**Challenge:**
Return each line of text from all the records below without changing a word, and leave out the pictures.

**Listed entries:**
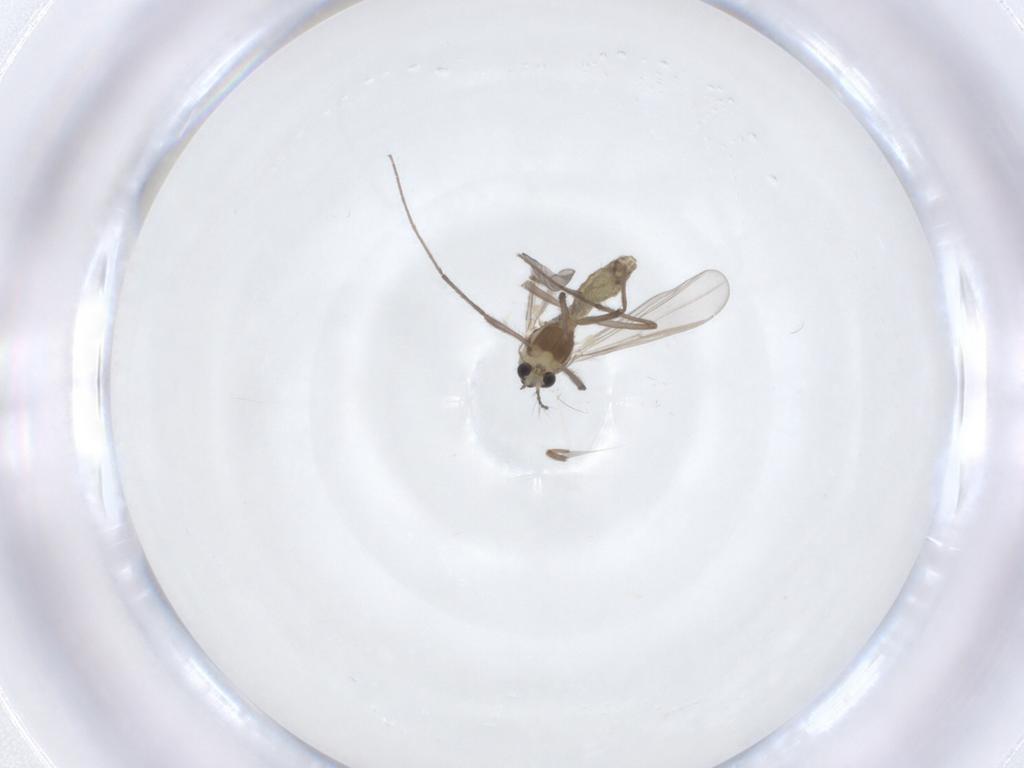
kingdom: Animalia
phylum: Arthropoda
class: Insecta
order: Diptera
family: Chironomidae
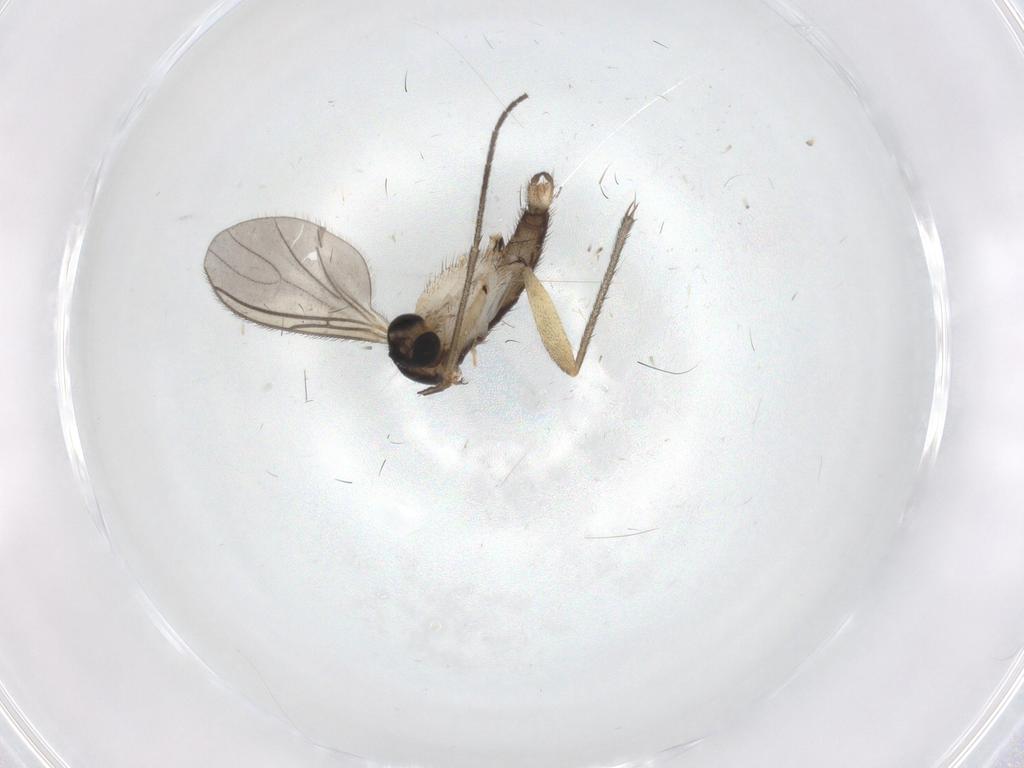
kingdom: Animalia
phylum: Arthropoda
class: Insecta
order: Diptera
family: Sciaridae
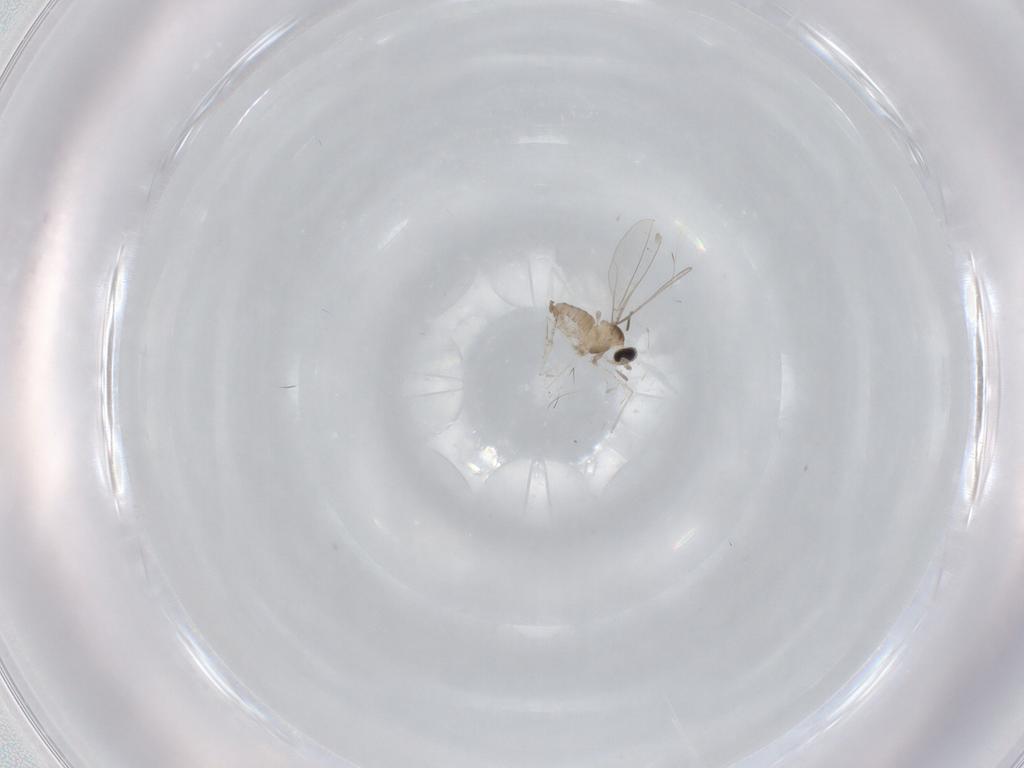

**Answer for this exercise:**
kingdom: Animalia
phylum: Arthropoda
class: Insecta
order: Diptera
family: Chironomidae
kingdom: Animalia
phylum: Arthropoda
class: Insecta
order: Diptera
family: Sciaridae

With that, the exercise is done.